1 and 1/2 cups all-purpose flour
2 teaspoons baking powder
3/4 teaspoon salt
2 tablespoons sugar
4 tablespoons chilled unsalted butter, cut into dice-sized pieces
3/4 cup cream
1 teaspoon vanilla extract
For the eggwash:
1 egg white
1 tablespoon water
sugar for dusting
1 – 2 Tablespoons granulated sugar

  1. Preheat the oven to 400 degrees. Sift flour, baking powder, salt, and sugar together in a mixing bowl.
  2. Cut 4 Tablespoons butter into pieces and then cut them into the flour mixture until it resembles coarse meal. You can use a food processor if you just do a few quick pulses, watch it closely, and don’t let it turn to goo.
  3. Combine the vanilla extract with the cream and then mix this liquid into the dough.
  4. Turn out onto a lightly floured surface and knead slightly. You want to knead it only long enough for the dough to be uniform in texture and for it to come together into one piece.
  5. Roll the dough out to about 1/2 inch thick. Working with the dough is sometimes easier if you divide it into two lumps before rolling it out and then roll the pieces out one after the other. (You need less counter space this way.)
  6. Cut the dough into circles using a biscuit cutter (dip the cutter into flour before and between each use), or cut the dough into squares or triangles using a floured knife. If making circles, reshape the “remnant” dough into a new ball, and roll out and cut more circles. You should have 8 – 10 biscuits, depending on how you cut them out. Place on an ungreased baking sheet.
  7. Make an eggwash by mixing an egg white and water in a small cup, then use a pastry brush to apply a very light coating across the tops of the biscuits.

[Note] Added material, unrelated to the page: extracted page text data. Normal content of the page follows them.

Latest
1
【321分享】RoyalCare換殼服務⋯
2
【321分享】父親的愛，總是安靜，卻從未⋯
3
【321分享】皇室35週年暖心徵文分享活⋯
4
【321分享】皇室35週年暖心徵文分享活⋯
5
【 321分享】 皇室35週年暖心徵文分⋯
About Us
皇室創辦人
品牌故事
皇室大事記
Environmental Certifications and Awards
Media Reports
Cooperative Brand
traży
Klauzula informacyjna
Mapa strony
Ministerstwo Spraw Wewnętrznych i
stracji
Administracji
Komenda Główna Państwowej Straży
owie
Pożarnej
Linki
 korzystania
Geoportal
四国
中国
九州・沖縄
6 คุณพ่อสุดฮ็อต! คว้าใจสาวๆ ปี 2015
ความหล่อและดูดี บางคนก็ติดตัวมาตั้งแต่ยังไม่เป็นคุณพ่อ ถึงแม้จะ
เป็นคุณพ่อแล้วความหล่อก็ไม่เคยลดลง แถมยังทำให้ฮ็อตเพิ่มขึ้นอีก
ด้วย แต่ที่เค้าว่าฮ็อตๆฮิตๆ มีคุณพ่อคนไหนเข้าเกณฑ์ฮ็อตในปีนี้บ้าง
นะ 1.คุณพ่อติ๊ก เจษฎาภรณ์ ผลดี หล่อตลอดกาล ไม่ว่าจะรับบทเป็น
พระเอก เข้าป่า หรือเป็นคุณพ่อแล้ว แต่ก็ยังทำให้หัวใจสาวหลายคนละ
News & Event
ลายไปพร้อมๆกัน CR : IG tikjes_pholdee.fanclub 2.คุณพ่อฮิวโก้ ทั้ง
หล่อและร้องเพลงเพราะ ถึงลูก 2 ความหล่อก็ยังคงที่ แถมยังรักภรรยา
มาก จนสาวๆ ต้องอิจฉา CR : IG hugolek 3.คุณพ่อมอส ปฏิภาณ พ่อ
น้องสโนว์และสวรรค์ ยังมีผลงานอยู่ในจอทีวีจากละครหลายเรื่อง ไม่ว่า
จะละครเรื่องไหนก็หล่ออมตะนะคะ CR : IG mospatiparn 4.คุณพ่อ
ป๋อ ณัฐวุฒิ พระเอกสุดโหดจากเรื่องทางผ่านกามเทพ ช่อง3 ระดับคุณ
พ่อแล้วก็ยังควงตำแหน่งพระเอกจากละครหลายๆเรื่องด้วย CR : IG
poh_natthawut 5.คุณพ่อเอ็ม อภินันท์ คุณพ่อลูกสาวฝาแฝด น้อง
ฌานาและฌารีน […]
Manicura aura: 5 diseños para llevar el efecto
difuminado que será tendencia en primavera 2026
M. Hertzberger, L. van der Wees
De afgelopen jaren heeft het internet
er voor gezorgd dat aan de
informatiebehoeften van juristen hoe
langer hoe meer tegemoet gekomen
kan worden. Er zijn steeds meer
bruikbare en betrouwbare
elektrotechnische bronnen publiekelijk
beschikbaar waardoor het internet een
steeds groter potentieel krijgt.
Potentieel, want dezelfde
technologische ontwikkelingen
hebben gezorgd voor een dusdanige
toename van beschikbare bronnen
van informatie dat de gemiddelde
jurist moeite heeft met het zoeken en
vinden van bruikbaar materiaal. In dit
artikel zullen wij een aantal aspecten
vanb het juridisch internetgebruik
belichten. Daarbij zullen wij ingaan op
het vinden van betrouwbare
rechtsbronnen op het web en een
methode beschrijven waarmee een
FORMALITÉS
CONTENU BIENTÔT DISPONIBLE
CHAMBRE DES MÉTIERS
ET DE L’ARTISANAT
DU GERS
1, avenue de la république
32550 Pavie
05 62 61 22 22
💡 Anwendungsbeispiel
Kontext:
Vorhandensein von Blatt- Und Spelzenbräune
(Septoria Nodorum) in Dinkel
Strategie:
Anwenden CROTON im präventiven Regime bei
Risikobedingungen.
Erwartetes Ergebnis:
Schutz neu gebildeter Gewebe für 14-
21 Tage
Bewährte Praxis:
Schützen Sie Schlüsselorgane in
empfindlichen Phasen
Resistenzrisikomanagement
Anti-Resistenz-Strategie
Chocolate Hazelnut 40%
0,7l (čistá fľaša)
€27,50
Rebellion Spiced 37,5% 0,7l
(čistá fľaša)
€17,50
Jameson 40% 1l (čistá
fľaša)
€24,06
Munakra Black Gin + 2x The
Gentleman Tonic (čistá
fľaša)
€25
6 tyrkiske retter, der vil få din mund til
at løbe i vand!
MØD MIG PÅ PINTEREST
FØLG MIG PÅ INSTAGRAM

Lightly sprinkle the tops of the biscuits with sugar.
  8. Bake until the tops of the biscuits are golden brown, usually about twelve minutes but start checking the stove after ten. Split open a “test” biscuit. If the middle looks moist and dense, the biscuits are not ready. Return the biscuits to the oven until they are done.

Whipped Cream

1/2 pint heavy cream
1 Tablespoon powdered or granulated sugar

Chill the bowl and beaters you will be using to whip the cream. Leave the cream in the refrigerator until the last possible minute. When you are ready, pour the cream into a bowl, add the sugar and whip until it holds soft, foamy peaks.

Assembly

Use two biscuits per serving. Split them in half horizontally, spoon the strawberry mixture onto the biscuits, and cover with whipped cream. Repeat for each serving. Serve immediately.

Note: If you try to use a star shape cookie cutter, inspired, say, to make a 4th of July dessert, be forewarned that the points of the stars will get very brown before the biscuit is baked through. Better to stick with time-tested circles and just be grateful for any remaining separation of church and state and freedom of the press. Huzzah!